A bancada da bíblia, grupo formado por parlamentares evangélicos, pastores, entre outros cristãos, têm em comum o fundamentalismo e o conservadorismo, segundo Gabriel. “Eles estão propondo política de acordo com o fundamentalismo deles”, comenta sobre as disputas políticas que envolvem a religião e interferem diretamente na vida da população. 

Como exemplo disso, Gabriel menciona o Projeto de Lei (PL) 1904/2024, que equipara o aborto, mesmo em caso de estupro, ao crime de homicídio simples, e tem articulações políticas da bancada da bíblia para ser aprovado. 

Segundo dados do Datafolha, 57% dos evangélicos que participaram da pesquisa disseram ser contra o PL que criminaliza o aborto. Ao todo 2.021 pessoas, a partir de 16 anos, fizeram parte do levantamento, que aconteceu em 115 municípios do Brasil, dos dias 17 a 19 de junho de 2024.

O coordenador da Frente de Evangélicos pelo Estado de Direito ressalta que as fake news também caracterizam o perfil de líderes evangélicos fundamentalistas que usam isso como estratégia política para direcionar o voto dos cristãos. 

“Para mim, [esses líderes] não têm nada mais ligado ao evangelho, se entregaram a um projeto capitalista, querem captar dinheiro e poder.
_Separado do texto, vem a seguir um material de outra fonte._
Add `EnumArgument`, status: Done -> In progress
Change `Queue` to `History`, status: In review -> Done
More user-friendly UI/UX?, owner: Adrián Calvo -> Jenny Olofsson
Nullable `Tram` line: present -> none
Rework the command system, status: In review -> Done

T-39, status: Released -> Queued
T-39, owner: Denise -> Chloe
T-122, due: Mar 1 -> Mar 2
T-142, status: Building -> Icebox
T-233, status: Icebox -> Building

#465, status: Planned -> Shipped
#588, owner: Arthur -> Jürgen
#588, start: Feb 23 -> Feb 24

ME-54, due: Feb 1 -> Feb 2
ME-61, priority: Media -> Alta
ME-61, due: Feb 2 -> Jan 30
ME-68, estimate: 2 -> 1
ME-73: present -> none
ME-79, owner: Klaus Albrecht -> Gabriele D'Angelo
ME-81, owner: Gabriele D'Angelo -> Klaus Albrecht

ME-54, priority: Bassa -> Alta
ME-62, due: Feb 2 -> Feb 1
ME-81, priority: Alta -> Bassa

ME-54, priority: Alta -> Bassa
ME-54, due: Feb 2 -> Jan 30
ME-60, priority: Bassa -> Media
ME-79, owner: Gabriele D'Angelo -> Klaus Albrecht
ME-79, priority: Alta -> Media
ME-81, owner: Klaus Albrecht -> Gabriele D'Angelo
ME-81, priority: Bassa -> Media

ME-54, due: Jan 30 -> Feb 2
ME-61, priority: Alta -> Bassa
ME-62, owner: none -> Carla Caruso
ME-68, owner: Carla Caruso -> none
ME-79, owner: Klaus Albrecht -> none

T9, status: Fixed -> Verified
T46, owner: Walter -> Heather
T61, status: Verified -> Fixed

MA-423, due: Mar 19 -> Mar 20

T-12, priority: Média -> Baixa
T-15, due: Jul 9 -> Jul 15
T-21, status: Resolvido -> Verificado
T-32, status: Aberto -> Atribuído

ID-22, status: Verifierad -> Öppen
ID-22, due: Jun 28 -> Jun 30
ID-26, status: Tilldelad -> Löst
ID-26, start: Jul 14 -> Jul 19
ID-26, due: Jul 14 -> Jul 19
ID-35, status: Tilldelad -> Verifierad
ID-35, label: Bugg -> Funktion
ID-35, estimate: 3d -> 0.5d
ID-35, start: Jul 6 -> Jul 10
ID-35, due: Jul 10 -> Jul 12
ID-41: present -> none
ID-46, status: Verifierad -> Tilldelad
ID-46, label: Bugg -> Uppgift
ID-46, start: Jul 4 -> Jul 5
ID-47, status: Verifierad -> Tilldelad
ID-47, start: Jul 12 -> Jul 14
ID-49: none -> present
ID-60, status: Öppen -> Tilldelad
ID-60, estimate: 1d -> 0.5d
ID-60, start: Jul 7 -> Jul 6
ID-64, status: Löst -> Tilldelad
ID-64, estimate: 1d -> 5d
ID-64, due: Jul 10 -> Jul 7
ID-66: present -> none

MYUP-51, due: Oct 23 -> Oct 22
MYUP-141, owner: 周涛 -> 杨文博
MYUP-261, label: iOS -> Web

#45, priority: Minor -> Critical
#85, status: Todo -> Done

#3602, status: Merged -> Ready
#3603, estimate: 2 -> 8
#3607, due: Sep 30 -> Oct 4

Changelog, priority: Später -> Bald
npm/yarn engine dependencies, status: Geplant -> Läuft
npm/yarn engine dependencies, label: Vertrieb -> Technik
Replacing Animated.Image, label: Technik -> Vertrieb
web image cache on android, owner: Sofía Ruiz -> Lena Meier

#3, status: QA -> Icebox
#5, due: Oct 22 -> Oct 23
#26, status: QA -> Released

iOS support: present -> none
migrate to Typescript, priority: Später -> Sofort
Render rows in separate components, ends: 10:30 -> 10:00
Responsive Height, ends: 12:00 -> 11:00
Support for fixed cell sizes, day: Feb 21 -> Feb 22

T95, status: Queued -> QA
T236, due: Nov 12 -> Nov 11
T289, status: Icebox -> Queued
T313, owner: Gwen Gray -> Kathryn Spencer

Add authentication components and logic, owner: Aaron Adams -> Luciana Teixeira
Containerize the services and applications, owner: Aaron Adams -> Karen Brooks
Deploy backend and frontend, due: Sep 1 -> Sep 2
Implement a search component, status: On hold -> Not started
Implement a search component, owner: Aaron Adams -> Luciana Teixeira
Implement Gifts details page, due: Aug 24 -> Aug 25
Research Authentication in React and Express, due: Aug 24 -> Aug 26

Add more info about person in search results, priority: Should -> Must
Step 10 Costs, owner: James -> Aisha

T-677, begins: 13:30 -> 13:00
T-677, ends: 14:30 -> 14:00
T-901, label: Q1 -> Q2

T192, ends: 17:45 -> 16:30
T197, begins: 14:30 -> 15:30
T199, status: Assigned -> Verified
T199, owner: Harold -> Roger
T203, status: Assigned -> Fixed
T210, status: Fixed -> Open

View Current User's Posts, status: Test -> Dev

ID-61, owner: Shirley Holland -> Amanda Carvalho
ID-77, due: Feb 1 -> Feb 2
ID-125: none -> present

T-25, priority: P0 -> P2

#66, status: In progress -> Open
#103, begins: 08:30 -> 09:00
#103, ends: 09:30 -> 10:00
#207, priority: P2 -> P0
E para [isso], eles precisam colocar os deles no Congresso Nacional, nas prefeituras, nas câmaras [e] assembleias estaduais”.

Gabriel Sales, coordenador da Frente de Evangélicos pelo Estado de Direito.

Ele menciona que as igrejas evangélicas que não são fundamentalistas, grandes e ricas têm limitações, e quem deve concretizar o alcance aos direitos da população de forma ampla é o Estado, e que por isso é preciso defender as políticas públicas. 

Confraternização do núcleo do DF da Frente de Evangélicos pelos Estado de Direito. (foto: arquivo pessoal).

“Se eu falo que eu sou seguidor de Cristo e eu quero que todo mundo tenha vida em abundância, eu tenho que lutar para que todo mundo tenha arroz, feijão e uma proteína no prato. Então, eu tenho que lutar por uma sociedade em que não haja mais insegurança alimentar. Isso perpassa pelas políticas públicas”, finaliza.